Research shows that most foods we put on our table have been selectively bred in some way. Here’s a revealing before and after linkshowing how certain fruits and vegetables have evolved. On the PRO side of the equation, these modifications have improved taste and our ability to digest. For centuries, farmers have chosen the best characteristics to increase the quantity and quality of crops using “hybrid” cross-breeding of the sweetest flesh and seeds to improve their flavor, texture, and quantity.
GMO is not selective breeding, however. A source of great controversy is big businesses meddling with genetics or specifically, laboratory researchers ‘messing with nature.’ Natural food companies, health-conscious citizens, and organizations (and Natural Food Certifiers) are very concerned that such tampering may create long-term unhealthy consequences in the plant and animal kingdom. Monsanto, a giant manufacturer, has been at the center of this debate. In 1901, Monsanto began as a chemical company in St. Louis, Missouri and quickly expanded into the world’s largest drug producer of aspirin. Later, Monsanto introduced polychlorinated biphenyls (PCBs) considered an ideal solution for hydraulic fluid and lubricants. However, neither substance would burn or degrade. Thus, it became an international pollution problem, affecting plants, animals, and humans. The U.S. government banned PCBs in 1979. Monsanto had also manufactured “Agent Orange” a biological weapon used in Vietnam and wars since. All these chemicals have been linked to birth defects, immune system disorders, cancer, and fatalities.
So in the 1980s, Monsanto changed its “chemical” mission, buying seed companies and beginning biogenetic research. As a result, the first GMOs were created. Almost a quarter of a century later, in 1994, with approval from the US Department of Agriculture (USDA), farmers began growing soybeans with Monsanto’s GMO seeds, making their crops immune to the most commonly used weed killer in the industry (another Monsanto product: Round-Up). While it has a “pokey” cowboy sound this has been connected to many side-effects and lawsuits. Percy Schmeiser, a Canadian farmer was sued by Monsanto in 1998 for refusing to pay a licensing fee when GMO Monsanto engineered seeds had “blown” onto his farm. Thus, while Percy may have grown the crop unintentionally, Monsanto wanted to make an example and took Percy to court. The story literally blew-up as it became a documentary called David vs. Monsanto, reinforcing in the public imagination the idea of the company as a Goliath using its deep pockets to prosecute poor farmers.

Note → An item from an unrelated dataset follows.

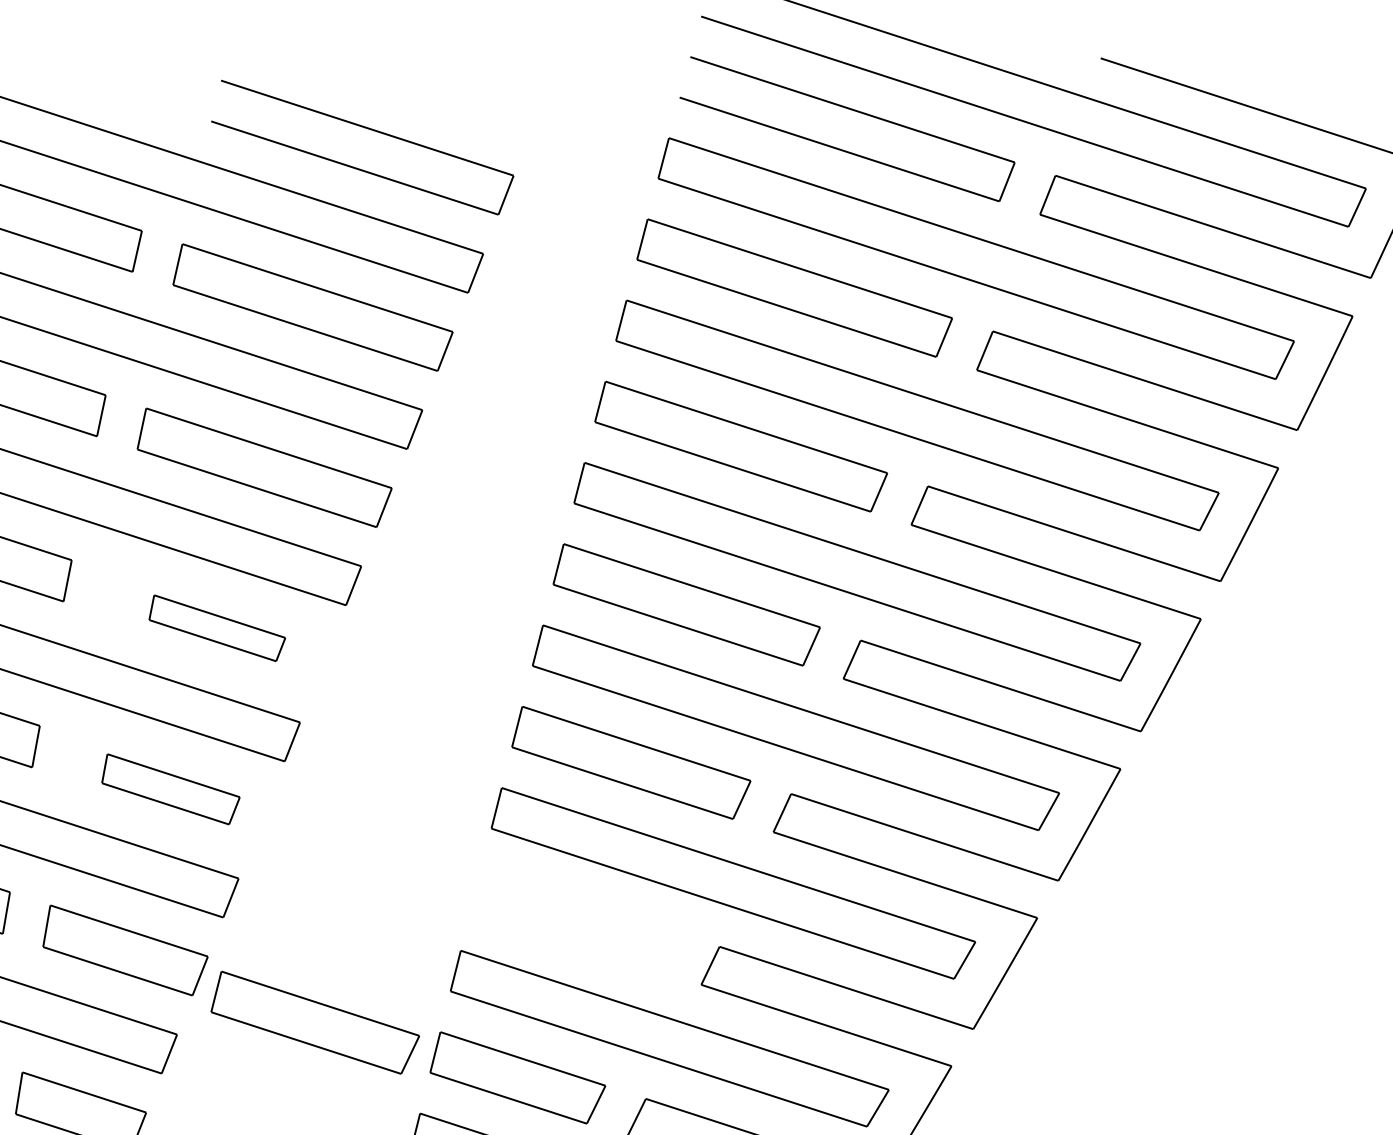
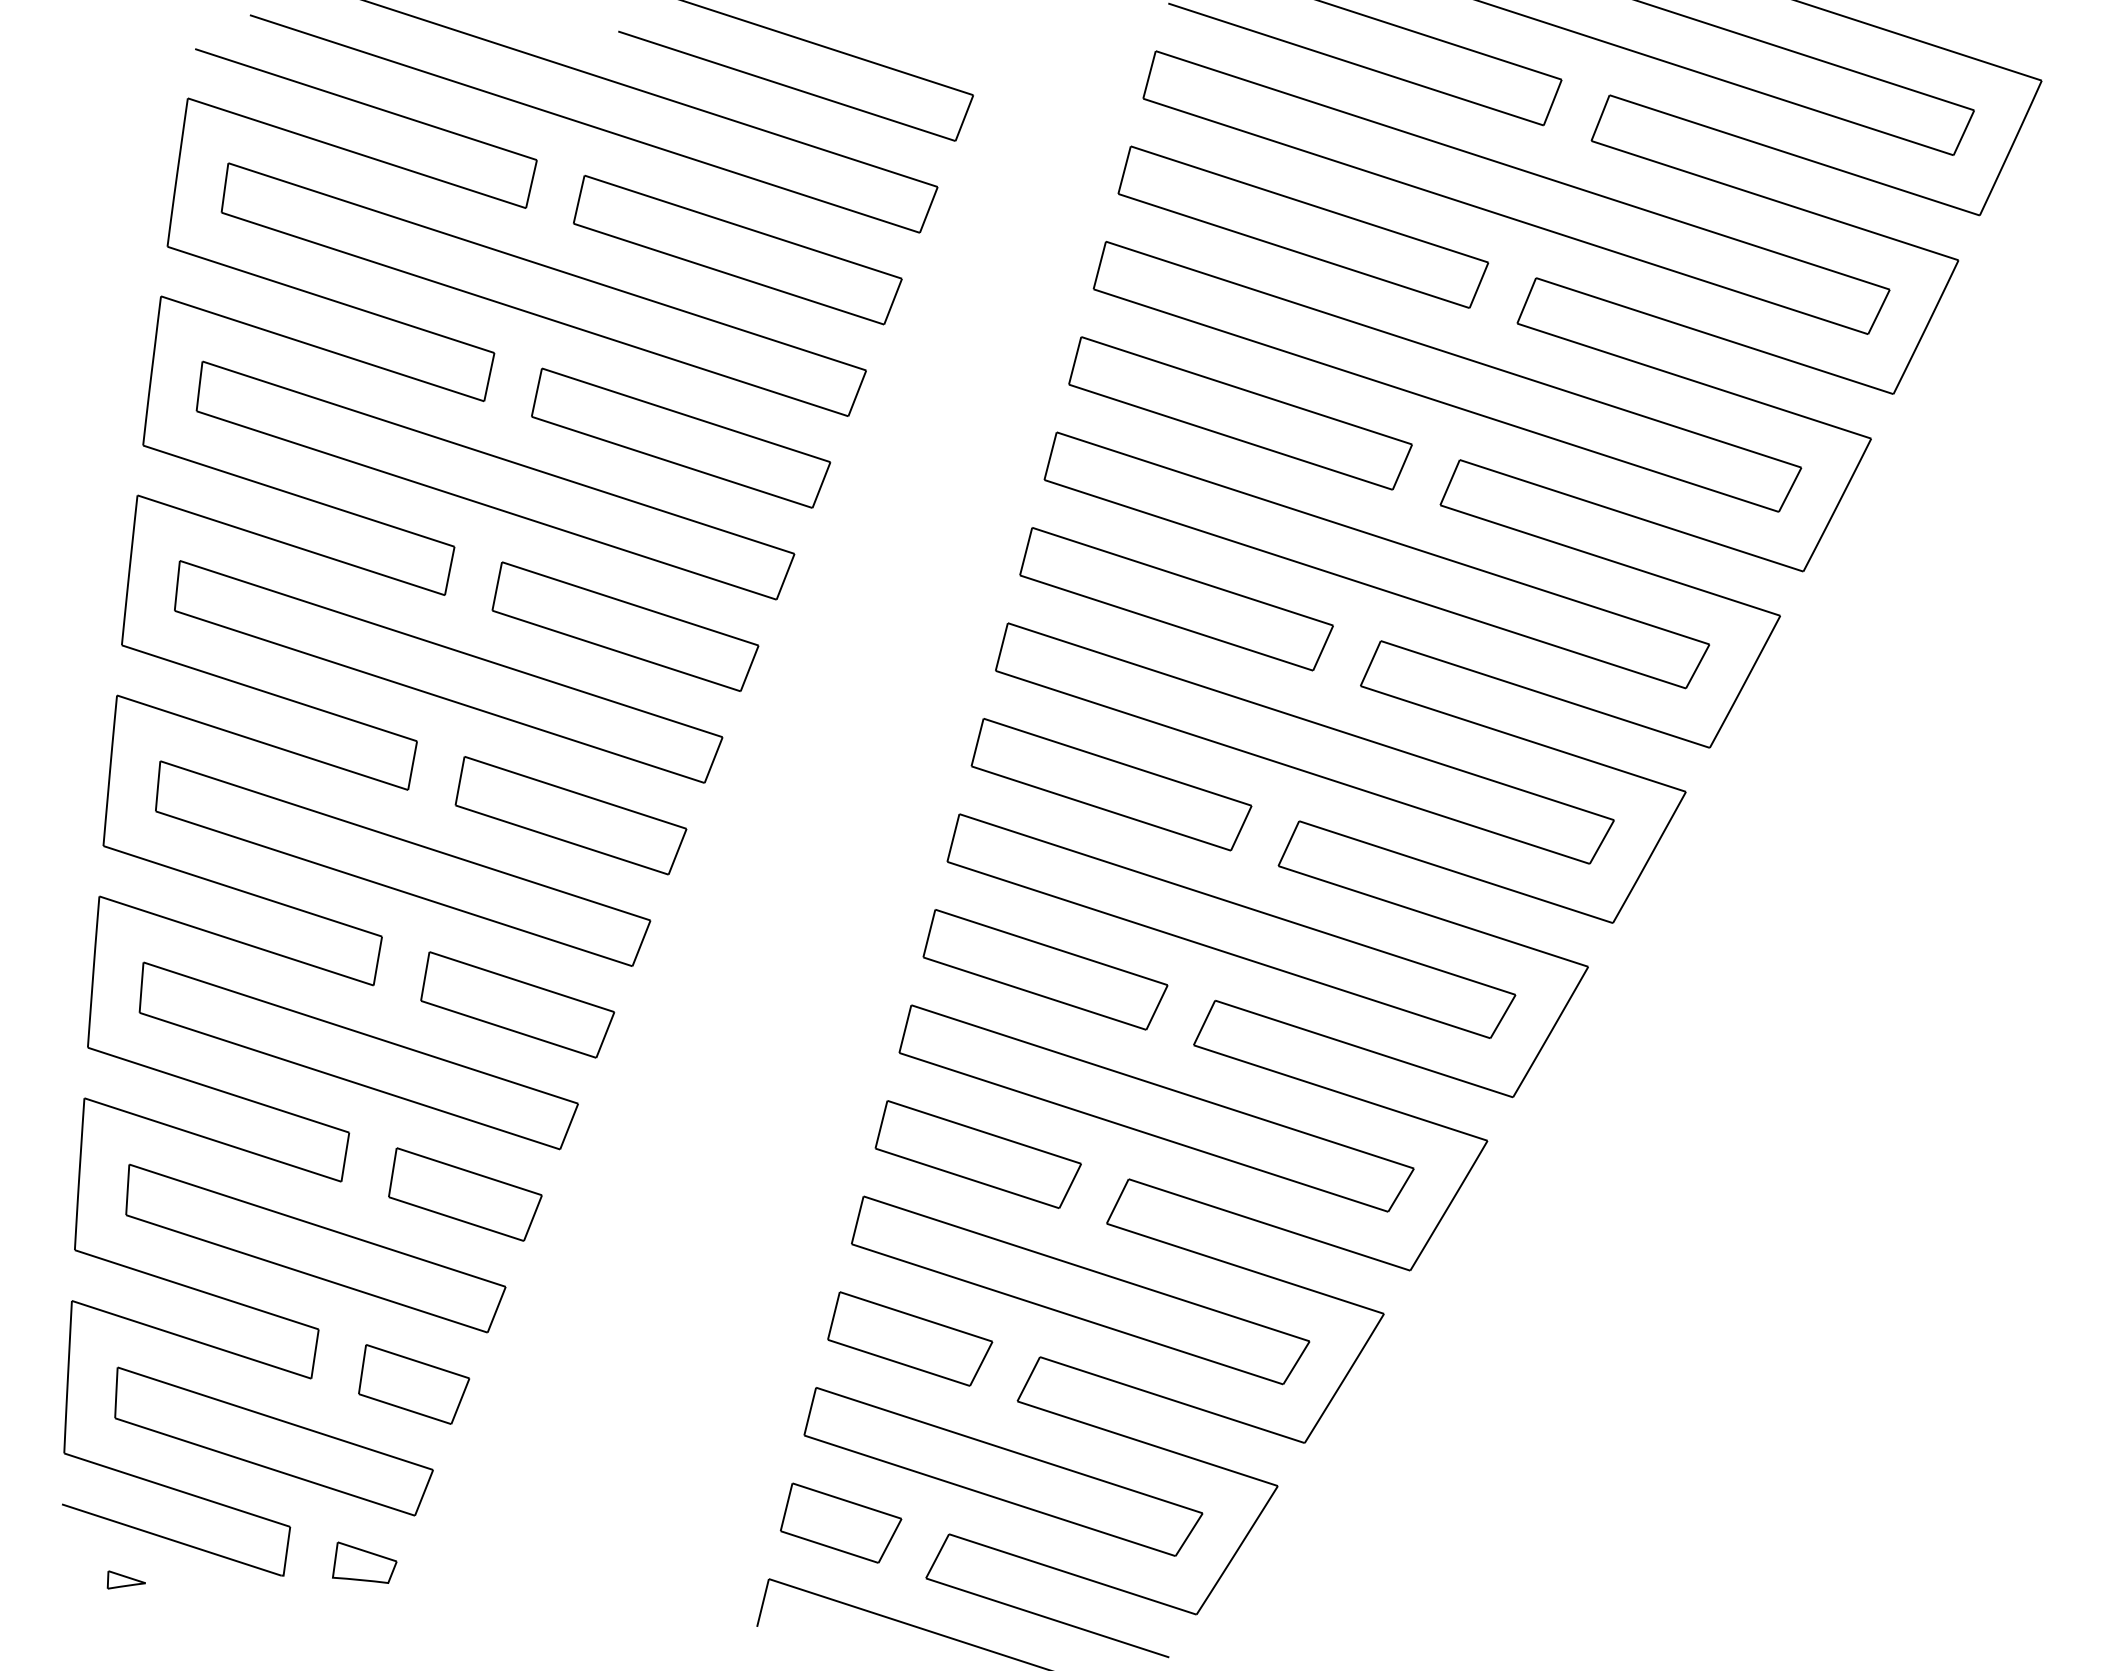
part: (217, 628) -> (625, 626), size x1.67
part: (170, 789) -> (570, 815), size x1.43
part: (315, 1022) -> (1045, 969), moved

After years of new research, evidence in favor of GMOs is beginning to surface in the public consciousness. “The National Academy [of Sciences] in the US has done a thorough study that shows there is no evidence of harm for human health or for the health of the environment. These studies have been pretty exhaustive over the last twenty to thirty years,” said Dr. Sarah Davidson Evanega, Director of Cornell Alliance for Science, an organization that supports “evidence-based decision-making in agriculture.” She continued to exclaim, “increasingly, the coverage of technology by reputable media outlets is very much based in science – and people don’t want to get on the wrong side of science…there is a scientific consensus around climate change, and there’s a scientific consensus around the safety of GM crops, and you can’t deny one scientific consensus and embrace the other; you’re either on the side of science, or you’re not.” She is a scientist who is not opposing further production of GMOs.
A lot of the bad press about GMOs lacks scientific evidence and makes nonsensical comparisons. The American chestnut tree, for example; in an attempt to bring the tree back from near-extinction, has been engineered using a gene from wheat, protecting it from a fungal disease called ‘chestnut blight’ which “ has basically killed every nut-bearing American chestnut tree on the planet over the last hundred years,” Evanega explained. “If we think about the efforts that have been made to re-populate forests of the eastern U.S. with nearly extinct species, that’s very different from badly modified Round-Up Ready corn.”